■ ASSIGNMENT:
Extend the passage on PI3K and mTOR inhibition in PTEN−/− MCF10A acini, picking up after its final sentence.

Because PI3K inhibitors suppressed epithelial invasion in murine organotypic cultures, we next asked whether PI3K activity was necessary for invasive protrusion in PTEN−/− MCF10A acini. Treatment of cells with GDC0941 (PI3K inhibitor), markedly reduced protrusions in PTEN−/− acini, suggesting that PI3K activity is also required to induce invasion in this system (Fig. 5B and C). Remarkably, treatment with either rapamycin (mTORC1 inhibitor), AZD8055, or Torin1 (mTORC1/mTORC2 inhibitor) dramatically increased acinar invasion specifically in the PTEN−/− clones, with only a minimal effect on the parental wild-type cells (Fig. 5B and C, data not shown). Time-lapse DIC imaging revealed that rapamycin stabilized the otherwise transient invasive cytoplasmic protrusions and promoted their growth into cords and branches of cells, ramifying into an interconnected ductal network that was never seen in parental wild-type cells treated with the same drug (Fig. 5D, Supplementary Movies S2A and S2C).
At the signal transduction level, rapamycin or AZD8055 treatment markedly increased upstream PI3K signaling [as indicated by p-AKT(T308) levels], more dramatically in the PTEN−/− clones than in the wild-type cells (Fig. 5E and F). Interestingly, basal p-AKT (T308) levels appeared constitutively suppressed in the vehicle-treated PTEN−/− clones such that differences in p-AKT (T308) were not readily apparent between the PTEN−/− and wild-type clones until rapamycin or AZD8055 was added. This contrasted with p-AKT (S473;a marker of mTORC2 activity), which was more consistently elevated in vehicle-treated PTEN−/− clones and which was increased even further by treatment with rapamycin, but suppressed as expected by AZD8055 (Fig. 5E). To examine the effects of a combined PI3K/mTOR inhibitor, we also tested BEZ235 in the MCF10A system. Interestingly, we found BEZ235 to be indistinguishable from pure mTOR kinase inhibitors, as it suppressed p-AKT (S473) levels but increased p-AKT (T308) levels and induced epithelial invasion, particularly in PTEN−/− clones (Supplementary Fig. S5). Thus, as in murine organotypic cultures, PI3K activity is required for epithelial invasion, whereas mTORC1 activity is dispensable. In both systems, mTORC1 inhibition relieves constitutive suppression of PI3K activity in PTEN−/− cells and the resultant increase in PI3K activity correlates with a striking increase in epithelial invasion in this setting.

■ Chart comprehension data:

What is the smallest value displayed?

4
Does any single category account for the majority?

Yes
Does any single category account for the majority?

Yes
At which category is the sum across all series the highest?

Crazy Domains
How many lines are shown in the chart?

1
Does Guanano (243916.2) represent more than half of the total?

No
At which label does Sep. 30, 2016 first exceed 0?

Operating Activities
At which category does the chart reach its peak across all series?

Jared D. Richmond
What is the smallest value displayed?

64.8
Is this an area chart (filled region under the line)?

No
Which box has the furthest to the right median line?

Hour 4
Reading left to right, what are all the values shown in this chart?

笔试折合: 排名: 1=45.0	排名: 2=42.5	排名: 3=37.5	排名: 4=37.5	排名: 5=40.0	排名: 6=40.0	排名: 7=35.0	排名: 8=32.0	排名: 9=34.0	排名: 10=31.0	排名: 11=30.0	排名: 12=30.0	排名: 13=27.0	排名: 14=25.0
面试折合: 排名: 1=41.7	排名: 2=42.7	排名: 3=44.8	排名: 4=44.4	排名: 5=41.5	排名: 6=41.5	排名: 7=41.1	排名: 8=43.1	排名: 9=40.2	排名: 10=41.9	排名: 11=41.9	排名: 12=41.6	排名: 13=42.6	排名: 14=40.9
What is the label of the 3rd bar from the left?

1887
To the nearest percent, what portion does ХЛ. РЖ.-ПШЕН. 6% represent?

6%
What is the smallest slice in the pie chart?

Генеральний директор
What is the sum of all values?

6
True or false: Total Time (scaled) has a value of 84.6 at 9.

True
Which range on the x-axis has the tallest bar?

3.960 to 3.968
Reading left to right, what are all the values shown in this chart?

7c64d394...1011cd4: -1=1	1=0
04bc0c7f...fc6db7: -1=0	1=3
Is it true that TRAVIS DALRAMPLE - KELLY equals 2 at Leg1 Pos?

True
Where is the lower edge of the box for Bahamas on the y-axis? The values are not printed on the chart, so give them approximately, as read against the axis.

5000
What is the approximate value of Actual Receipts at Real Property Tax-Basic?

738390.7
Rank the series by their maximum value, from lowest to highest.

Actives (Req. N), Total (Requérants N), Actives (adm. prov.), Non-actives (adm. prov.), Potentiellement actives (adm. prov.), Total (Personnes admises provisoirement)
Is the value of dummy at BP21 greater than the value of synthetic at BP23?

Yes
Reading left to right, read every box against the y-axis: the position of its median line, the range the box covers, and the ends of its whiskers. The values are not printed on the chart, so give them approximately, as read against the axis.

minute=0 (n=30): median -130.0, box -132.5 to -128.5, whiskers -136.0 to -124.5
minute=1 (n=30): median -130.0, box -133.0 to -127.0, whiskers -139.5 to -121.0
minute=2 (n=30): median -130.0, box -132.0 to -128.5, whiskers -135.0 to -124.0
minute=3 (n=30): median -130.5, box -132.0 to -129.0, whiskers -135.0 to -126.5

■ TASK OUTPUT:
mTORC1 signaling downstream of PTEN loss feeds back to inhibit upstream c-SRC and EGFR kinase activation. To test whether HER signaling might be required for rapamycin-induced mammary epithelial invasion in the setting of PTEN loss, we omitted EGF from the basal MCF10A cell culture media and examined the effects on PTEN−/− clones, which are EGF independent (6; Fig. 6A). Strikingly, epithelial invasion in rapamycin-treated PTEN−/− cells was entirely dependent on EGF stimulation. This suggested the possibility that mTORC1 inhibition in PTEN−/− cells may boost PI3K activity via relief of negative feedback to upstream HER kinase activity. Accordingly, we took advantage of RTK-signaling arrays to screen for changes in tyrosine phosphorylation after treatment with mTOR inhibitors (Fig. 6B). Treatment with either rapamycin or AZD8055 resulted in increased tyrosine phosphorylation of c-SRC in PTEN−/− cells, with smaller increases in wild-type parental clones. Treatment with AZD8055 also led to markedly increased phosphorylation of STAT3 in PTEN−/− clones, consistent with reports that c-SRC potently activates STAT3 signaling (36). In addition, increased phosphorylation of EGFR and IGF-IR was present, though subtle, in PTEN−/− cells treated with rapamycin or AZD8055 when visualized on the RTK arrays.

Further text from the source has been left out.